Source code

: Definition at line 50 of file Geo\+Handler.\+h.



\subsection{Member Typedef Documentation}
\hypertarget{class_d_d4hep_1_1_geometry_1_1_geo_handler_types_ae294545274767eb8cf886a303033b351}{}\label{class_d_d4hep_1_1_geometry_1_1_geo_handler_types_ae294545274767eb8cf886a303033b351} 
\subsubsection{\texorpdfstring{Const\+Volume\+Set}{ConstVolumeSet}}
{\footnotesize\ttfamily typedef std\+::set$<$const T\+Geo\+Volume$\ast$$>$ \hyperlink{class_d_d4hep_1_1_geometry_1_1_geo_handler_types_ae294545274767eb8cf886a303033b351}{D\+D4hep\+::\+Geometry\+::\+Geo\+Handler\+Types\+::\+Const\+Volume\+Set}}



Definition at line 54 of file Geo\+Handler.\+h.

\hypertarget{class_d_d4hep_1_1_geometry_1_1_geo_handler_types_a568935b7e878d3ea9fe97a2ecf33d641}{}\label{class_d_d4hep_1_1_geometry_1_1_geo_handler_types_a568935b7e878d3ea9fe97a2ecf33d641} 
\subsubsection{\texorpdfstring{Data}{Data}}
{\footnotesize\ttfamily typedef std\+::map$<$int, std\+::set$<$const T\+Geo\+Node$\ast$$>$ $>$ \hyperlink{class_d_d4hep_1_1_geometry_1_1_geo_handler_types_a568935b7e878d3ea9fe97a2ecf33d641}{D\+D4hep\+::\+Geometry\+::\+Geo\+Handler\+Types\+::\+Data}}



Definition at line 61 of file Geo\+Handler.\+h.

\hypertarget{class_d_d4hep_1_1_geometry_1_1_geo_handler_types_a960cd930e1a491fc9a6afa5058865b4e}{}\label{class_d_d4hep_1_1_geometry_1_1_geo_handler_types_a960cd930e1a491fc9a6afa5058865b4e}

◆ **What is needed**: Nothing but an exact copy of the records belongs in the answer.

◆ **Exercise answer**:
Source code

: Definition at line 50 of file Geo\+Handler.\+h.



\subsection{Member Typedef Documentation}
\hypertarget{class_d_d4hep_1_1_geometry_1_1_geo_handler_types_ae294545274767eb8cf886a303033b351}{}\label{class_d_d4hep_1_1_geometry_1_1_geo_handler_types_ae294545274767eb8cf886a303033b351} 
\subsubsection{\texorpdfstring{Const\+Volume\+Set}{ConstVolumeSet}}
{\footnotesize\ttfamily typedef std\+::set$<$const T\+Geo\+Volume$\ast$$>$ \hyperlink{class_d_d4hep_1_1_geometry_1_1_geo_handler_types_ae294545274767eb8cf886a303033b351}{D\+D4hep\+::\+Geometry\+::\+Geo\+Handler\+Types\+::\+Const\+Volume\+Set}}



Definition at line 54 of file Geo\+Handler.\+h.

\hypertarget{class_d_d4hep_1_1_geometry_1_1_geo_handler_types_a568935b7e878d3ea9fe97a2ecf33d641}{}\label{class_d_d4hep_1_1_geometry_1_1_geo_handler_types_a568935b7e878d3ea9fe97a2ecf33d641} 
\subsubsection{\texorpdfstring{Data}{Data}}
{\footnotesize\ttfamily typedef std\+::map$<$int, std\+::set$<$const T\+Geo\+Node$\ast$$>$ $>$ \hyperlink{class_d_d4hep_1_1_geometry_1_1_geo_handler_types_a568935b7e878d3ea9fe97a2ecf33d641}{D\+D4hep\+::\+Geometry\+::\+Geo\+Handler\+Types\+::\+Data}}



Definition at line 61 of file Geo\+Handler.\+h.

\hypertarget{class_d_d4hep_1_1_geometry_1_1_geo_handler_types_a960cd930e1a491fc9a6afa5058865b4e}{}\label{class_d_d4hep_1_1_geometry_1_1_geo_handler_types_a960cd930e1a491fc9a6afa5058865b4e}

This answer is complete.